Islamic State suicide bombers attacked Libya’s election commission in the capital on Wednesday, killing at least 14 people in the worst such attack in years that aimed to disrupt a nation-wide vote planned for later this year. The two bombers infiltrated the building in central Tripoli and fired on people inside, then detonated their explosives when their ammunition ran out, IS said in a statement circulated by its affiliated Amaq news agency. The Health Ministry earlier said the attack also set fire to the building, which could be seen in online videos showing thick black smoke billowing upward and security forces engaging in a gun battle. IS and other Islamic extremists in Libya oppose democratic elections, which the United Nations and Libya’s foreign backers are urging to take place this year despite security problems in the oil-rich North African country. Militants have often targeted elections in other countries, and IS has called for attacks on voting infrastructure in Libya.

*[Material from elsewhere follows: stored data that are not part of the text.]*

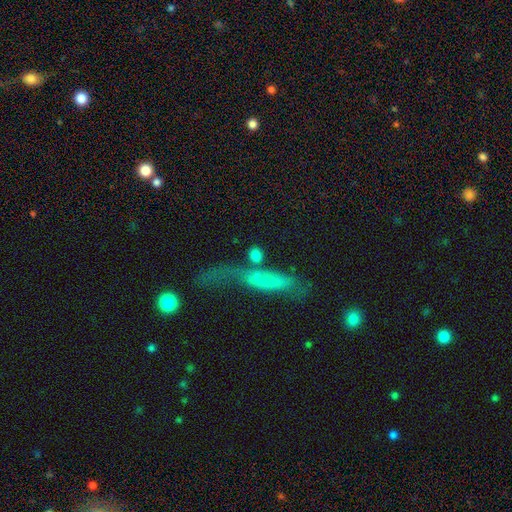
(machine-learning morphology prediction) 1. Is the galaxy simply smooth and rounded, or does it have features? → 74% smooth, 16% featured or disk, 10% star or artifact.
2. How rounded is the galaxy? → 44% round, 36% in between, 20% cigar-shaped.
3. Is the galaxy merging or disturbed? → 53% none, 22% merger, 13% minor disturbance, 11% major disturbance.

“(It) is a clear manifestation of everything that is wrong with the current shortsighted narrative of fake security and ‘progress,’” said Hanan Salah of Human Rights Watch in a post on social media. Her group has underlined how elections will be difficult while Libya remains dominated by a patchwork of armed groups who continue extra-judicial killings, property confiscation, forced disappearances, arbitrary detention and torture.
Foreign embassies, observers and other institutions promptly condemned the attack as an attempt to undermine stability in Libya as it heads toward the general election later this year. The U.N. mission to Libya said that violence “will not deter Libyans from moving forward in the process of establishing national unity and the rule of law and institutions.”